— ASSIGNMENT —
If a record below holds a picture, drop the picture and copy everything else exactly.

======== RECORD SET ========

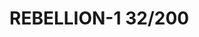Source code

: # REBELLION-1                                                                                                           32/200
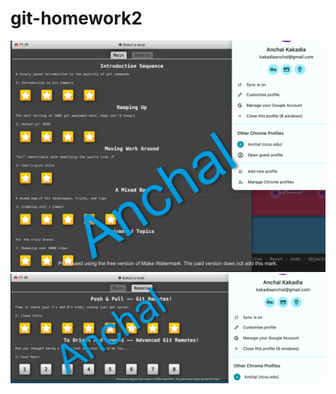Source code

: # git-homework2
![Git Tutorial Progress](screenshots/Main_SS.png)
![Git Tutorial Progress](screenshots/Remote_SS.png)
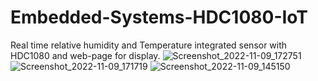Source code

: <h1>Embedded-Systems-HDC1080-IoT</h1>

Real time relative humidity and Temperature integrated sensor with HDC1080 and web-page for display.
![Screenshot_2022-11-09_172751](https://github.com/lawlinerocker/HDC-1080/assets/38174412/63ab5132-644e-428d-ae02-e931ee01e7fe)
![Screenshot_2022-11-09_171719](https://github.com/lawlinerocker/HDC-1080/assets/38174412/0c6cb06f-6140-4159-a87c-9288403963d2)
![Screenshot_2022-11-09_145150](https://github.com/lawlinerocker/HDC-1080/assets/38174412/2375dfcf-7251-477c-89c8-27e4f8b489a1)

========

— SOLUTION —
Source code

: # REBELLION-1                                                                                                           32/200
Source code

: # git-homework2
![Git Tutorial Progress](screenshots/Main_SS.png)
![Git Tutorial Progress](screenshots/Remote_SS.png)
Source code

: <h1>Embedded-Systems-HDC1080-IoT</h1>

Real time relative humidity and Temperature integrated sensor with HDC1080 and web-page for display.
![Screenshot_2022-11-09_172751](https://github.com/lawlinerocker/HDC-1080/assets/38174412/63ab5132-644e-428d-ae02-e931ee01e7fe)
![Screenshot_2022-11-09_171719](https://github.com/lawlinerocker/HDC-1080/assets/38174412/0c6cb06f-6140-4159-a87c-9288403963d2)
![Screenshot_2022-11-09_145150](https://github.com/lawlinerocker/HDC-1080/assets/38174412/2375dfcf-7251-477c-89c8-27e4f8b489a1)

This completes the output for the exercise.